What I found most bizarre was the apparent disconnect in Piven’s mind between individual rights and property rights, particularly the idea of acquiring as much wealth as one wishes without fear of government encroachment. It’s impossible to believe that Jefferson, Adams and the other founders – most of them very successful entrepreneurs – could have envisioned or approved of a massive national government that siphons property and economic rights from private citizens.
The American Revolution they led was by no means a social revolution. It was a group of North American economic elites breaking away from an oppressive central authority in London. The leaders of the revolution had no interest in sharing their wealth with the masses. Most of them did not even favor extending the vote to common laborers.
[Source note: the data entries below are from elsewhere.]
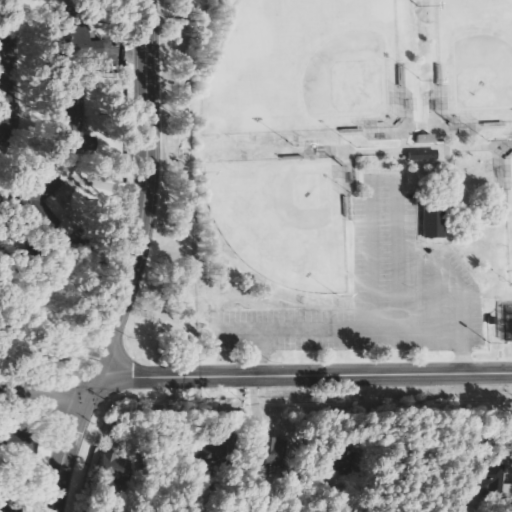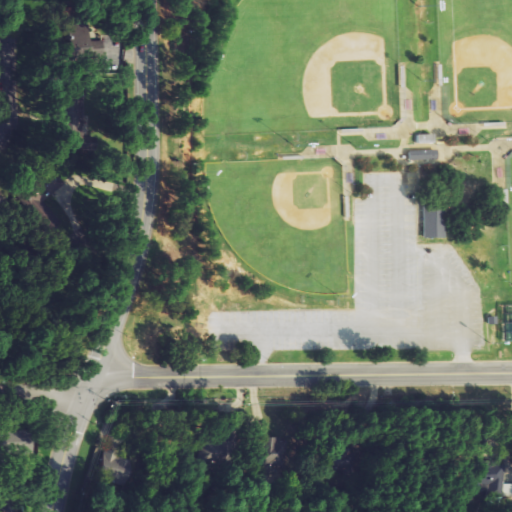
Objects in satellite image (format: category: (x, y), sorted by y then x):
road: (17, 75)
road: (404, 98)
road: (437, 105)
road: (453, 130)
road: (371, 132)
building: (424, 138)
road: (505, 145)
road: (407, 147)
road: (317, 153)
building: (423, 156)
road: (423, 162)
road: (419, 167)
road: (403, 168)
park: (335, 185)
building: (39, 190)
road: (145, 193)
building: (432, 222)
road: (276, 351)
road: (302, 373)
traffic signals: (94, 379)
road: (47, 387)
road: (72, 444)
building: (274, 451)
building: (491, 478)
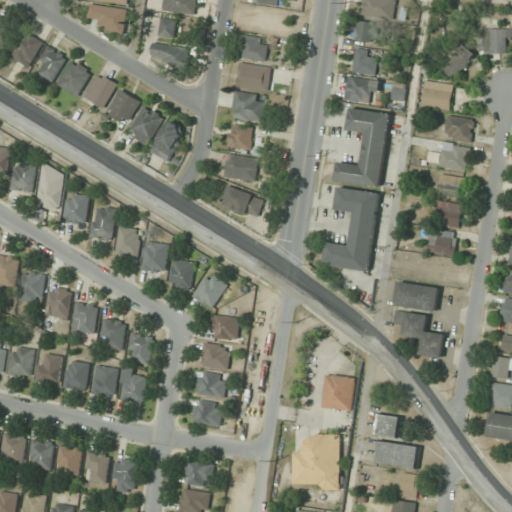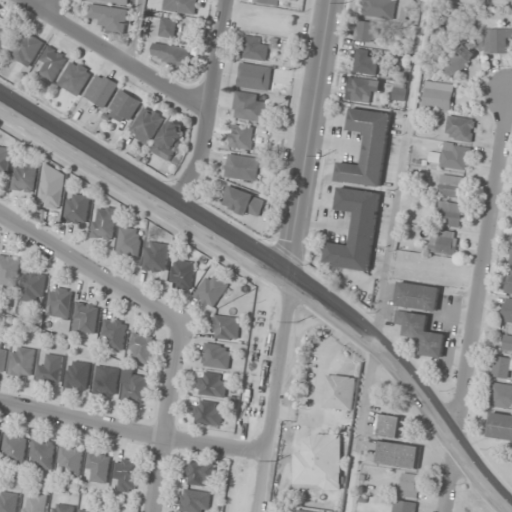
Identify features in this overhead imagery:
building: (118, 1)
building: (269, 1)
building: (180, 6)
building: (379, 8)
road: (54, 10)
building: (110, 17)
building: (168, 28)
building: (366, 31)
building: (6, 32)
building: (496, 39)
building: (255, 47)
building: (27, 48)
building: (172, 53)
road: (113, 54)
building: (365, 61)
building: (459, 61)
building: (52, 63)
building: (254, 76)
building: (76, 77)
building: (358, 88)
building: (102, 90)
building: (438, 95)
building: (248, 106)
building: (125, 107)
road: (209, 107)
building: (146, 125)
building: (460, 128)
building: (243, 137)
building: (169, 140)
building: (368, 148)
building: (451, 156)
building: (5, 159)
building: (242, 167)
building: (25, 177)
building: (452, 186)
building: (243, 201)
building: (78, 209)
building: (449, 213)
building: (105, 222)
building: (356, 230)
building: (130, 241)
building: (443, 241)
road: (293, 255)
building: (156, 256)
building: (510, 256)
road: (89, 268)
building: (9, 270)
road: (285, 273)
building: (182, 274)
building: (509, 282)
building: (34, 287)
building: (212, 290)
building: (417, 296)
road: (480, 301)
building: (60, 302)
building: (506, 310)
building: (86, 317)
building: (226, 327)
building: (422, 332)
building: (115, 333)
building: (507, 342)
building: (142, 348)
building: (2, 355)
building: (217, 355)
building: (22, 361)
building: (502, 366)
building: (50, 368)
building: (78, 375)
building: (106, 381)
building: (212, 384)
building: (135, 388)
building: (339, 392)
building: (501, 395)
building: (209, 412)
road: (165, 417)
building: (389, 425)
road: (131, 426)
building: (500, 426)
building: (14, 448)
building: (398, 453)
building: (42, 454)
building: (70, 460)
building: (320, 461)
building: (97, 467)
building: (199, 473)
building: (126, 474)
building: (410, 484)
building: (194, 500)
building: (8, 501)
building: (35, 503)
building: (404, 506)
building: (62, 508)
building: (87, 510)
building: (300, 510)
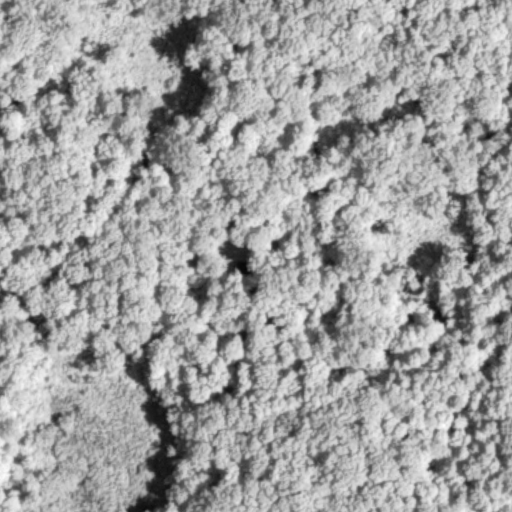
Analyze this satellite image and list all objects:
crop: (8, 511)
It’s well documented that the founders were suspicious of a powerful central authority. That’s why they fought to rid themselves of King George III. That’s why they experimented for several years with a national confederation that had virtually no central government at all. They would be horrified at today’s progressive agenda, the very agenda Frances Fox Piven has been so successful at articulating and implementing for the last 40 years.